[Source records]
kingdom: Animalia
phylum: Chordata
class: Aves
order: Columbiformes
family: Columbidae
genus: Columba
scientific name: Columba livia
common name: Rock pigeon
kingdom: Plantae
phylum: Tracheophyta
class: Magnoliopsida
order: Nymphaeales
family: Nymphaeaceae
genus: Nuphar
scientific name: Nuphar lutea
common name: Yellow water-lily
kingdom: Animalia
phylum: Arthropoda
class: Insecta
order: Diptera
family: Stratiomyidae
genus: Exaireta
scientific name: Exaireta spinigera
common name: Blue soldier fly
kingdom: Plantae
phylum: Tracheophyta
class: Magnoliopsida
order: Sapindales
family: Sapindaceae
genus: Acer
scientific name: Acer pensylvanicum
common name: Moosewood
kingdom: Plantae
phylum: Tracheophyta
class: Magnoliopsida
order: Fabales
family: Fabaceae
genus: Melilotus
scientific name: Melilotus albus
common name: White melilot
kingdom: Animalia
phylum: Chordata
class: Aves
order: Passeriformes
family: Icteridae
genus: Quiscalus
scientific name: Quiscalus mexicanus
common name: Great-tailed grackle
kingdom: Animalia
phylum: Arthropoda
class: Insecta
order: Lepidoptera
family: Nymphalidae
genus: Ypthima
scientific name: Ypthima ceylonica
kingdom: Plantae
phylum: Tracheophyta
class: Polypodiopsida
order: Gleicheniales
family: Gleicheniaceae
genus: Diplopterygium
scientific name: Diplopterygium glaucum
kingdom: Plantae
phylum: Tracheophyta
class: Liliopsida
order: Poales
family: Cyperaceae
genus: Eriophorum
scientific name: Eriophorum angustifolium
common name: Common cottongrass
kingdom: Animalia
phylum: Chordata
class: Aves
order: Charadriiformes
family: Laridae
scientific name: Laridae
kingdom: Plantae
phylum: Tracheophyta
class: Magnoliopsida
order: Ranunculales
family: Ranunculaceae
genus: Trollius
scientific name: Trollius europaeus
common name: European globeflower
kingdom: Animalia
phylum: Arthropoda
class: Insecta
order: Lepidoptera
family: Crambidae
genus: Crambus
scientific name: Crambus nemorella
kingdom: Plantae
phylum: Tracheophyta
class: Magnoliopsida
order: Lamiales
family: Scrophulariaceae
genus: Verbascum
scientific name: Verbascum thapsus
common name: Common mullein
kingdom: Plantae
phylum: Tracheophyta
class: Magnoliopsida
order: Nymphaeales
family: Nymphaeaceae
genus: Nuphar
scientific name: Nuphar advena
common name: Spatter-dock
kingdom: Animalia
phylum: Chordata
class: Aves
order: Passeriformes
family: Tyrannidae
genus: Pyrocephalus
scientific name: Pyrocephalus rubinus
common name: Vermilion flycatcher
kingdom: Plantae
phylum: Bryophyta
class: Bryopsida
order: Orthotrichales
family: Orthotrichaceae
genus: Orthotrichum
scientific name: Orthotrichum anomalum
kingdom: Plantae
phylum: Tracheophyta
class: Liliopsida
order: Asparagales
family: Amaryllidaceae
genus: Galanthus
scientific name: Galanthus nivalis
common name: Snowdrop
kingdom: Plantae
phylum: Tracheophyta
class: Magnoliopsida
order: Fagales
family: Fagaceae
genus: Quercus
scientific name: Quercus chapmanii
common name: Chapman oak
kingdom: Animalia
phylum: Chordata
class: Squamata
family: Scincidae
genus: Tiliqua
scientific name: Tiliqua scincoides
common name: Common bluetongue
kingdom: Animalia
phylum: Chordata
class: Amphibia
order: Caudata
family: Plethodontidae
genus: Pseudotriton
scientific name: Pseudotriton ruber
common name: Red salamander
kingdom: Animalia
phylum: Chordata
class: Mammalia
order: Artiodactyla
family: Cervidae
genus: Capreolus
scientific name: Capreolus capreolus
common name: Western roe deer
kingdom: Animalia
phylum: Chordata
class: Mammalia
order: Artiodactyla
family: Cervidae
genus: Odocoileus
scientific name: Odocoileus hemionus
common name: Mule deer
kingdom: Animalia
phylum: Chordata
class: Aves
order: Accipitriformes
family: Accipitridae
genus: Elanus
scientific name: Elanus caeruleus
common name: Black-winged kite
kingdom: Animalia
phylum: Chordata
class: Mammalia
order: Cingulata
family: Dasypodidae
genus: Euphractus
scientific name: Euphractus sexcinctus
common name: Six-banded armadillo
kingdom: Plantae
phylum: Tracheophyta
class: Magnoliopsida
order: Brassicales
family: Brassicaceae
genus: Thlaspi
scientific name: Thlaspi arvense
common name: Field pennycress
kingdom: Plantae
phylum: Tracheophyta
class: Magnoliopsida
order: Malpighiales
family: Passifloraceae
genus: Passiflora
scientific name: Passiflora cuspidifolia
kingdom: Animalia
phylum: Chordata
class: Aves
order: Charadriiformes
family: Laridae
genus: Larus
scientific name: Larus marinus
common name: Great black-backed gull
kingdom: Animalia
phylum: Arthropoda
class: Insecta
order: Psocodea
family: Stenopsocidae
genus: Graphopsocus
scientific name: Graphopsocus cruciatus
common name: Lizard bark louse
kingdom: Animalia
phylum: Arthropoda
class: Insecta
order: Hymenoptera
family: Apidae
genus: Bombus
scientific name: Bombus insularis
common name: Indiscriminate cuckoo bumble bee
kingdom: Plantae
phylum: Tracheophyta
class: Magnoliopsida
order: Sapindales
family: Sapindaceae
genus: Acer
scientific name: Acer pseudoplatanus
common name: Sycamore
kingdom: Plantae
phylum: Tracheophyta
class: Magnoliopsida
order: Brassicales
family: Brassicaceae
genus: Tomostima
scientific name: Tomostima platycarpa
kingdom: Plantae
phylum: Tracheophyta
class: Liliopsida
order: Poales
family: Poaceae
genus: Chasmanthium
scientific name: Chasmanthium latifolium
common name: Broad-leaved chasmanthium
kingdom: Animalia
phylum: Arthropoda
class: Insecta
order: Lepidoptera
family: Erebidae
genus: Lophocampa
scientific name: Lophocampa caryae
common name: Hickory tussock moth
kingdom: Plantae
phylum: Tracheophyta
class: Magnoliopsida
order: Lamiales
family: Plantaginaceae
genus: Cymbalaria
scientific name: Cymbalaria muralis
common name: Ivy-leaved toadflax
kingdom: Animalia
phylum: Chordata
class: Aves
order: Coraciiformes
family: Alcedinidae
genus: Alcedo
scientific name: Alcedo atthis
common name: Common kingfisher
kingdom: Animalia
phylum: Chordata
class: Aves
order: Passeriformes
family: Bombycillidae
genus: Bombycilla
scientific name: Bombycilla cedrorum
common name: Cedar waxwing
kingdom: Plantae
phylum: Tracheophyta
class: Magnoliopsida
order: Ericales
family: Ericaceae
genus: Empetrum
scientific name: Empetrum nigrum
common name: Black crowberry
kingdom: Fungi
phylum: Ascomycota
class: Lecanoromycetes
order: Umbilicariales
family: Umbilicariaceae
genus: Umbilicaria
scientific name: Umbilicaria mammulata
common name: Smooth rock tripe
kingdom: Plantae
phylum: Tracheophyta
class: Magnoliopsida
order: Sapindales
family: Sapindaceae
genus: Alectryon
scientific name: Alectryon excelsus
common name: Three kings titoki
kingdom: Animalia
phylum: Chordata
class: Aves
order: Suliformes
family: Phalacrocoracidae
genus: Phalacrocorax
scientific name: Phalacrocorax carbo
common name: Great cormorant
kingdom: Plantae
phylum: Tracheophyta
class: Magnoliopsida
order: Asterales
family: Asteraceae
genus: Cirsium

The task:
Put every line of the data above into a Markdown table with the columns Row and Line. Number each row and leave out blank lines.

Full answer:
| Row | Line |
|---|---|
| 1 | kingdom: Animalia |
| 2 | phylum: Chordata |
| 3 | class: Aves |
| 4 | order: Columbiformes |
| 5 | family: Columbidae |
| 6 | genus: Columba |
| 7 | scientific name: Columba livia |
| 8 | common name: Rock pigeon |
| 9 | kingdom: Plantae |
| 10 | phylum: Tracheophyta |
| 11 | class: Magnoliopsida |
| 12 | order: Nymphaeales |
| 13 | family: Nymphaeaceae |
| 14 | genus: Nuphar |
| 15 | scientific name: Nuphar lutea |
| 16 | common name: Yellow water-lily |
| 17 | kingdom: Animalia |
| 18 | phylum: Arthropoda |
| 19 | class: Insecta |
| 20 | order: Diptera |
| 21 | family: Stratiomyidae |
| 22 | genus: Exaireta |
| 23 | scientific name: Exaireta spinigera |
| 24 | common name: Blue soldier fly |
| 25 | kingdom: Plantae |
| 26 | phylum: Tracheophyta |
| 27 | class: Magnoliopsida |
| 28 | order: Sapindales |
| 29 | family: Sapindaceae |
| 30 | genus: Acer |
| 31 | scientific name: Acer pensylvanicum |
| 32 | common name: Moosewood |
| 33 | kingdom: Plantae |
| 34 | phylum: Tracheophyta |
| 35 | class: Magnoliopsida |
| 36 | order: Fabales |
| 37 | family: Fabaceae |
| 38 | genus: Melilotus |
| 39 | scientific name: Melilotus albus |
| 40 | common name: White melilot |
| 41 | kingdom: Animalia |
| 42 | phylum: Chordata |
| 43 | class: Aves |
| 44 | order: Passeriformes |
| 45 | family: Icteridae |
| 46 | genus: Quiscalus |
| 47 | scientific name: Quiscalus mexicanus |
| 48 | common name: Great-tailed grackle |
| 49 | kingdom: Animalia |
| 50 | phylum: Arthropoda |
| 51 | class: Insecta |
| 52 | order: Lepidoptera |
| 53 | family: Nymphalidae |
| 54 | genus: Ypthima |
| 55 | scientific name: Ypthima ceylonica |
| 56 | kingdom: Plantae |
| 57 | phylum: Tracheophyta |
| 58 | class: Polypodiopsida |
| 59 | order: Gleicheniales |
| 60 | family: Gleicheniaceae |
| 61 | genus: Diplopterygium |
| 62 | scientific name: Diplopterygium glaucum |
| 63 | kingdom: Plantae |
| 64 | phylum: Tracheophyta |
| 65 | class: Liliopsida |
| 66 | order: Poales |
| 67 | family: Cyperaceae |
| 68 | genus: Eriophorum |
| 69 | scientific name: Eriophorum angustifolium |
| 70 | common name: Common cottongrass |
| 71 | kingdom: Animalia |
| 72 | phylum: Chordata |
| 73 | class: Aves |
| 74 | order: Charadriiformes |
| 75 | family: Laridae |
| 76 | scientific name: Laridae |
| 77 | kingdom: Plantae |
| 78 | phylum: Tracheophyta |
| 79 | class: Magnoliopsida |
| 80 | order: Ranunculales |
| 81 | family: Ranunculaceae |
| 82 | genus: Trollius |
| 83 | scientific name: Trollius europaeus |
| 84 | common name: European globeflower |
| 85 | kingdom: Animalia |
| 86 | phylum: Arthropoda |
| 87 | class: Insecta |
| 88 | order: Lepidoptera |
| 89 | family: Crambidae |
| 90 | genus: Crambus |
| 91 | scientific name: Crambus nemorella |
| 92 | kingdom: Plantae |
| 93 | phylum: Tracheophyta |
| 94 | class: Magnoliopsida |
| 95 | order: Lamiales |
| 96 | family: Scrophulariaceae |
| 97 | genus: Verbascum |
| 98 | scientific name: Verbascum thapsus |
| 99 | common name: Common mullein |
| 100 | kingdom: Plantae |
| 101 | phylum: Tracheophyta |
| 102 | class: Magnoliopsida |
| 103 | order: Nymphaeales |
| 104 | family: Nymphaeaceae |
| 105 | genus: Nuphar |
| 106 | scientific name: Nuphar advena |
| 107 | common name: Spatter-dock |
| 108 | kingdom: Animalia |
| 109 | phylum: Chordata |
| 110 | class: Aves |
| 111 | order: Passeriformes |
| 112 | family: Tyrannidae |
| 113 | genus: Pyrocephalus |
| 114 | scientific name: Pyrocephalus rubinus |
| 115 | common name: Vermilion flycatcher |
| 116 | kingdom: Plantae |
| 117 | phylum: Bryophyta |
| 118 | class: Bryopsida |
| 119 | order: Orthotrichales |
| 120 | family: Orthotrichaceae |
| 121 | genus: Orthotrichum |
| 122 | scientific name: Orthotrichum anomalum |
| 123 | kingdom: Plantae |
| 124 | phylum: Tracheophyta |
| 125 | class: Liliopsida |
| 126 | order: Asparagales |
| 127 | family: Amaryllidaceae |
| 128 | genus: Galanthus |
| 129 | scientific name: Galanthus nivalis |
| 130 | common name: Snowdrop |
| 131 | kingdom: Plantae |
| 132 | phylum: Tracheophyta |
| 133 | class: Magnoliopsida |
| 134 | order: Fagales |
| 135 | family: Fagaceae |
| 136 | genus: Quercus |
| 137 | scientific name: Quercus chapmanii |
| 138 | common name: Chapman oak |
| 139 | kingdom: Animalia |
| 140 | phylum: Chordata |
| 141 | class: Squamata |
| 142 | family: Scincidae |
| 143 | genus: Tiliqua |
| 144 | scientific name: Tiliqua scincoides |
| 145 | common name: Common bluetongue |
| 146 | kingdom: Animalia |
| 147 | phylum: Chordata |
| 148 | class: Amphibia |
| 149 | order: Caudata |
| 150 | family: Plethodontidae |
| 151 | genus: Pseudotriton |
| 152 | scientific name: Pseudotriton ruber |
| 153 | common name: Red salamander |
| 154 | kingdom: Animalia |
| 155 | phylum: Chordata |
| 156 | class: Mammalia |
| 157 | order: Artiodactyla |
| 158 | family: Cervidae |
| 159 | genus: Capreolus |
| 160 | scientific name: Capreolus capreolus |
| 161 | common name: Western roe deer |
| 162 | kingdom: Animalia |
| 163 | phylum: Chordata |
| 164 | class: Mammalia |
| 165 | order: Artiodactyla |
| 166 | family: Cervidae |
| 167 | genus: Odocoileus |
| 168 | scientific name: Odocoileus hemionus |
| 169 | common name: Mule deer |
| 170 | kingdom: Animalia |
| 171 | phylum: Chordata |
| 172 | class: Aves |
| 173 | order: Accipitriformes |
| 174 | family: Accipitridae |
| 175 | genus: Elanus |
| 176 | scientific name: Elanus caeruleus |
| 177 | common name: Black-winged kite |
| 178 | kingdom: Animalia |
| 179 | phylum: Chordata |
| 180 | class: Mammalia |
| 181 | order: Cingulata |
| 182 | family: Dasypodidae |
| 183 | genus: Euphractus |
| 184 | scientific name: Euphractus sexcinctus |
| 185 | common name: Six-banded armadillo |
| 186 | kingdom: Plantae |
| 187 | phylum: Tracheophyta |
| 188 | class: Magnoliopsida |
| 189 | order: Brassicales |
| 190 | family: Brassicaceae |
| 191 | genus: Thlaspi |
| 192 | scientific name: Thlaspi arvense |
| 193 | common name: Field pennycress |
| 194 | kingdom: Plantae |
| 195 | phylum: Tracheophyta |
| 196 | class: Magnoliopsida |
| 197 | order: Malpighiales |
| 198 | family: Passifloraceae |
| 199 | genus: Passiflora |
| 200 | scientific name: Passiflora cuspidifolia |
| 201 | kingdom: Animalia |
| 202 | phylum: Chordata |
| 203 | class: Aves |
| 204 | order: Charadriiformes |
| 205 | family: Laridae |
| 206 | genus: Larus |
| 207 | scientific name: Larus marinus |
| 208 | common name: Great black-backed gull |
| 209 | kingdom: Animalia |
| 210 | phylum: Arthropoda |
| 211 | class: Insecta |
| 212 | order: Psocodea |
| 213 | family: Stenopsocidae |
| 214 | genus: Graphopsocus |
| 215 | scientific name: Graphopsocus cruciatus |
| 216 | common name: Lizard bark louse |
| 217 | kingdom: Animalia |
| 218 | phylum: Arthropoda |
| 219 | class: Insecta |
| 220 | order: Hymenoptera |
| 221 | family: Apidae |
| 222 | genus: Bombus |
| 223 | scientific name: Bombus insularis |
| 224 | common name: Indiscriminate cuckoo bumble bee |
| 225 | kingdom: Plantae |
| 226 | phylum: Tracheophyta |
| 227 | class: Magnoliopsida |
| 228 | order: Sapindales |
| 229 | family: Sapindaceae |
| 230 | genus: Acer |
| 231 | scientific name: Acer pseudoplatanus |
| 232 | common name: Sycamore |
| 233 | kingdom: Plantae |
| 234 | phylum: Tracheophyta |
| 235 | class: Magnoliopsida |
| 236 | order: Brassicales |
| 237 | family: Brassicaceae |
| 238 | genus: Tomostima |
| 239 | scientific name: Tomostima platycarpa |
| 240 | kingdom: Plantae |
| 241 | phylum: Tracheophyta |
| 242 | class: Liliopsida |
| 243 | order: Poales |
| 244 | family: Poaceae |
| 245 | genus: Chasmanthium |
| 246 | scientific name: Chasmanthium latifolium |
| 247 | common name: Broad-leaved chasmanthium |
| 248 | kingdom: Animalia |
| 249 | phylum: Arthropoda |
| 250 | class: Insecta |
| 251 | order: Lepidoptera |
| 252 | family: Erebidae |
| 253 | genus: Lophocampa |
| 254 | scientific name: Lophocampa caryae |
| 255 | common name: Hickory tussock moth |
| 256 | kingdom: Plantae |
| 257 | phylum: Tracheophyta |
| 258 | class: Magnoliopsida |
| 259 | order: Lamiales |
| 260 | family: Plantaginaceae |
| 261 | genus: Cymbalaria |
| 262 | scientific name: Cymbalaria muralis |
| 263 | common name: Ivy-leaved toadflax |
| 264 | kingdom: Animalia |
| 265 | phylum: Chordata |
| 266 | class: Aves |
| 267 | order: Coraciiformes |
| 268 | family: Alcedinidae |
| 269 | genus: Alcedo |
| 270 | scientific name: Alcedo atthis |
| 271 | common name: Common kingfisher |
| 272 | kingdom: Animalia |
| 273 | phylum: Chordata |
| 274 | class: Aves |
| 275 | order: Passeriformes |
| 276 | family: Bombycillidae |
| 277 | genus: Bombycilla |
| 278 | scientific name: Bombycilla cedrorum |
| 279 | common name: Cedar waxwing |
| 280 | kingdom: Plantae |
| 281 | phylum: Tracheophyta |
| 282 | class: Magnoliopsida |
| 283 | order: Ericales |
| 284 | family: Ericaceae |
| 285 | genus: Empetrum |
| 286 | scientific name: Empetrum nigrum |
| 287 | common name: Black crowberry |
| 288 | kingdom: Fungi |
| 289 | phylum: Ascomycota |
| 290 | class: Lecanoromycetes |
| 291 | order: Umbilicariales |
| 292 | family: Umbilicariaceae |
| 293 | genus: Umbilicaria |
| 294 | scientific name: Umbilicaria mammulata |
| 295 | common name: Smooth rock tripe |
| 296 | kingdom: Plantae |
| 297 | phylum: Tracheophyta |
| 298 | class: Magnoliopsida |
| 299 | order: Sapindales |
| 300 | family: Sapindaceae |
| 301 | genus: Alectryon |
| 302 | scientific name: Alectryon excelsus |
| 303 | common name: Three kings titoki |
| 304 | kingdom: Animalia |
| 305 | phylum: Chordata |
| 306 | class: Aves |
| 307 | order: Suliformes |
| 308 | family: Phalacrocoracidae |
| 309 | genus: Phalacrocorax |
| 310 | scientific name: Phalacrocorax carbo |
| 311 | common name: Great cormorant |
| 312 | kingdom: Plantae |
| 313 | phylum: Tracheophyta |
| 314 | class: Magnoliopsida |
| 315 | order: Asterales |
| 316 | family: Asteraceae |
| 317 | genus: Cirsium |